I can try to find some other way to trigger tracepoint and fmod_ret
without relying on custom modules, but I'd rather just remove those
benchmarks altogether than add dependency on bpf_testmod.

> Then we can add a tracepoint there and call it in proper kernel loop,
> then add fmodret-able empty function and call it in another loop.
>
> Then bench tool can trigger them via bpf->kfunc->that_looping_helper
> and capture as accurate as possibly overhead of
> tp, raw_tp, kprobe, fentry, fmodret.
> And all of them will be comparable to each other.
> Right now fmodret vs fentry are comparable, but both have
> syscall time addon which makes the comparison questionable.
> Especially consider the kernels with mitigations.
> Overhead of syscall is even higher and the delta is smaller,
> to the point that fentry vs fexit might measure equal.

It's still useful to be able to do this, even if syscall overhead is
very measurable.
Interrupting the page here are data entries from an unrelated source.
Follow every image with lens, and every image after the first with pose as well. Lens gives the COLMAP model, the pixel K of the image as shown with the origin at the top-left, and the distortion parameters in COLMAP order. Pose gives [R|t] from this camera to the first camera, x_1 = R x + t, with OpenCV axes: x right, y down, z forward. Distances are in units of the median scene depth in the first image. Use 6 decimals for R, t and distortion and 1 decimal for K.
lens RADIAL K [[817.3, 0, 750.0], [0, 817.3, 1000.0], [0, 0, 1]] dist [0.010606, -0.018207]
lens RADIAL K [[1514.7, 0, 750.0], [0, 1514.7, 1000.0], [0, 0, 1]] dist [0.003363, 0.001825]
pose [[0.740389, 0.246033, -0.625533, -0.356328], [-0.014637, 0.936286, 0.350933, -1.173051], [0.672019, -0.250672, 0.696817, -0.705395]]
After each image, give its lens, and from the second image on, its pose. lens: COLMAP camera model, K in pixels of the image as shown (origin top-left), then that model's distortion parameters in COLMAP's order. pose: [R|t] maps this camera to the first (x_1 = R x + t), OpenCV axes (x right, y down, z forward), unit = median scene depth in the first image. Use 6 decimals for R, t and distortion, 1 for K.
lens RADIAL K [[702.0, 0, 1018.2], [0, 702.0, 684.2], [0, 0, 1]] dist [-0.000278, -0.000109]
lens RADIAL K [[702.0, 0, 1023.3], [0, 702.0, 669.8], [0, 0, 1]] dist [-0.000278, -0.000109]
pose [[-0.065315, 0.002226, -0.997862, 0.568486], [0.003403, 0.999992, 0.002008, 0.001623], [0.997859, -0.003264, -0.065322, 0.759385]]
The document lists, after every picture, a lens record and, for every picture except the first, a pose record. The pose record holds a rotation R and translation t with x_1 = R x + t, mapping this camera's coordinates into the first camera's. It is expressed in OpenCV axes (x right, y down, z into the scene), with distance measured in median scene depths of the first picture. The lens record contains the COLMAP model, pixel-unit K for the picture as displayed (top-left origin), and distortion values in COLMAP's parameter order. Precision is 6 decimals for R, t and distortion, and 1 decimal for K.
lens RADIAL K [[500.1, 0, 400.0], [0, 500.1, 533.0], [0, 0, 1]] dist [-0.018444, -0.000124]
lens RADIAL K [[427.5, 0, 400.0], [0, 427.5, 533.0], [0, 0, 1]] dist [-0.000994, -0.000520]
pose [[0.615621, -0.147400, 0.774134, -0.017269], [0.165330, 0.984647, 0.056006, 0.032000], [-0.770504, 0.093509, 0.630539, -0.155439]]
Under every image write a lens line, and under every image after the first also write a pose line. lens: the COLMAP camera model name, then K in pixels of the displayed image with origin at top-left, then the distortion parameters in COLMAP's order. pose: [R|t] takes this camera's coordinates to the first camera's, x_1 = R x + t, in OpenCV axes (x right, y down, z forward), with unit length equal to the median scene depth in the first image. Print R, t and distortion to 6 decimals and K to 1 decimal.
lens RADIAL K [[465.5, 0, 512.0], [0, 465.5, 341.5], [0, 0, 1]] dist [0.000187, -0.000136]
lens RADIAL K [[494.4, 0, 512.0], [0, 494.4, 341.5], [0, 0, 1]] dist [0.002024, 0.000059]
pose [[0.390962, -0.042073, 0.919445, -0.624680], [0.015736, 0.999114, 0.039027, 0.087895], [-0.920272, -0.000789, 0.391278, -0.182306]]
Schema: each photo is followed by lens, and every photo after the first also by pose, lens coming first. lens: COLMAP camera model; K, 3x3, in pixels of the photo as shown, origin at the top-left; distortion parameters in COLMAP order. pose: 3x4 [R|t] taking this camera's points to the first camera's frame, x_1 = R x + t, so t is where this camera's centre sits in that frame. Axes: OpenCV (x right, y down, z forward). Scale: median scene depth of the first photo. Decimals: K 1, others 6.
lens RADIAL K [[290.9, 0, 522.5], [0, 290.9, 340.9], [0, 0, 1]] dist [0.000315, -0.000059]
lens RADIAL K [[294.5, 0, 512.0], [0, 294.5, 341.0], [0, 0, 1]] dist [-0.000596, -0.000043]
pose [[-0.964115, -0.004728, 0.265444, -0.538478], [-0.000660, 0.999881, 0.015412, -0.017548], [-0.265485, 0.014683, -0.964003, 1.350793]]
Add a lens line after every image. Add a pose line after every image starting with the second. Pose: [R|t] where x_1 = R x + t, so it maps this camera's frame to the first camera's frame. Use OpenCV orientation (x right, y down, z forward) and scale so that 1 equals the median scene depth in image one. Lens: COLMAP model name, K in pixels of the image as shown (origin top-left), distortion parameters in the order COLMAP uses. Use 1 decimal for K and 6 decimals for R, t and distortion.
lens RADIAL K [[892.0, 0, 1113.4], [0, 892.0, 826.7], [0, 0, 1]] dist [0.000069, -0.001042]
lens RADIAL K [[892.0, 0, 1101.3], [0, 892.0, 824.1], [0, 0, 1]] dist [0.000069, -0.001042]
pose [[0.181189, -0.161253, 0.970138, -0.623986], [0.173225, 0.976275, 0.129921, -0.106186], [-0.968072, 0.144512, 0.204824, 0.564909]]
Because when profiling it's easy to filter out
syscall overhead and compare purely fentry vs fexit overheads.

Even with mitigations on the differences between fentry and fexit are
measurable. And bench is a nice tool to generate non-stop work to be
able to capture profiling data conveniently. While a custom test
module will make it much harder.

> A benchmarking tool should be a gold standard and accurate tool
> for performance measurement.
>

This was neither a goal, nor do I sign up for that aspiration :) It's
first and foremost a small and useful tool for doing local performance
optimization work when it comes to BPF-related functionality in the
kernel. And its portability is a huge part of this.

> The trick:
> +       for (i = 0; i < batch_iters; i++)
> +               (void)bpf_get_smp_processor_id(); /* attach here to benchmark */
>
> is neat, but since it works for fentry/kprobe only
> we need testmod to generalize it for fmodret and tracepoints.

see above, I agree it would be nice to have (and I'll look for some
other ways to achieve this), but is not really a required property to
make benchmark useful

For now, I'll drop this patch and re-submit the first one with
__always_inline removed just to get those prerequisites landed.